- Born: 1971 (age 54–55) North Carolina
- Citizenship: US
- Education: Georgia Institute of Technology; Harvard Medical School;
- Scientific career
- Institutions: Harvard Medical School; University of California, San Francisco;

Notes
- Lokenath Debnath (father)

= Jayanta Debnath =

American physician

Jayanta Debnath (born 1971) is an American physician who specializes in pathology. His research focuses on autophagy as it relates to cancer. He is the chair of the University of California, San Francisco department of pathology and a co-editor of the Annual Review of Pathology: Mechanisms of Disease.

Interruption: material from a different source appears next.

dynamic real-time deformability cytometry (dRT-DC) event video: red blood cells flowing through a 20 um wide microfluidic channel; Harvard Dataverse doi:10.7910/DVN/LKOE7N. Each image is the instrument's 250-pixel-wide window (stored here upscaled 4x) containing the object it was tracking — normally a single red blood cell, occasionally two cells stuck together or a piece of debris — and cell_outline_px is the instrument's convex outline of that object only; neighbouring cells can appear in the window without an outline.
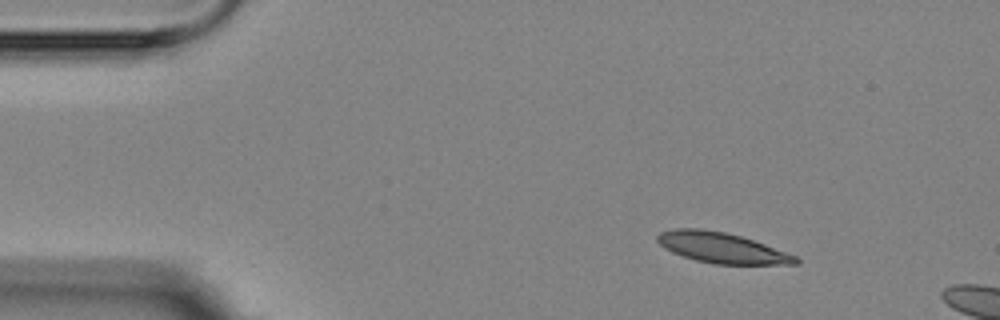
{"species": "Egyptian fruit bat (a non-hibernating species)", "species_latin": "Rousettus aegyptiacus", "temperature_condition": "room temperature", "stored_images_in_passage": 5, "camera_frame_rate_fps": 3000, "um_per_image_px": 0.085, "animal": {"sex": "female"}, "frame": {"image": 1, "passage_image": 3, "time_ms": 2.333, "image_size_px": [1000, 320], "cell_outline_px": [[800, 264], [716, 264], [696, 260], [672, 252], [664, 248], [656, 240], [656, 236], [660, 232], [672, 228], [700, 228], [724, 232], [740, 236], [764, 244], [796, 256], [800, 260]], "centroid_in_image_um": [61.31, 21.05], "position_along_channel_um": 23.7, "area_um2": 24.39}}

==Early life and education==
Jayanta Debnath was born in 1971 in North Carolina where his father Lokenath Debnath was a professor of mathematics at East Carolina University. Debnath attended Georgia Institute of Technology, graduating in 1992 with a bachelor's degree in chemistry. He then attended Harvard Medical School for his Doctor of Medicine, graduating in 1998. From 1998 to 2003 he completed his internship, medical residency, and fellowship in pathology at Brigham and Women's Hospital.

==Career==
From 2003 to 2005 he was an instructor of cell biology at Harvard Medical School. In 2005, he joined the faculty of University of California, San Francisco as an assistant professor. He was promoted to associate professor in 2011 and full professor in 2016. In 2018, he was appointed the chair of UCSF's pathology department, succeeding Abul K. Abbas. In 2021 he was one of the six researchers at UCSF to jointly win the Endeavor Award from the Mark Foundation for Cancer Research, which is a US$3 million research grant to study metastasis of cancer. Debnath's research focuses on the cellular process of autophagy and its relevance to cancer, specifically breast cancer. He formerly served as the chair of the integration panel for the United States Department of Defense's Breast Cancer Research Program. As of 2021, he is a co-editor of the Annual Review of Pathology: Mechanisms of Disease. He has also served as an associate editor of the journal Autophagy. Dr. Debnath continues his work at UCSF by serving as both a professor and chair in the Department of Pathology, in which is also affiliated with the Biomedical Sciences Graduate Program, Helen Diller Family Comprehensive Cancer Center, Breast Oncology Program, and the Helen Diller Medical Center at Parnassus Heights. Debnath also runs the Debnath Lab, focusing studies on the role and regulation of autophagy in epithelial homeostasis as well as cancer pathogenesis.

==Awards and honors==
In 2021 he was the recipient of the American Society for Investigative Pathology's Outstanding Investigator Award.

==Personal life==

Debnath is Indian-American and speaks Bengali as well as English.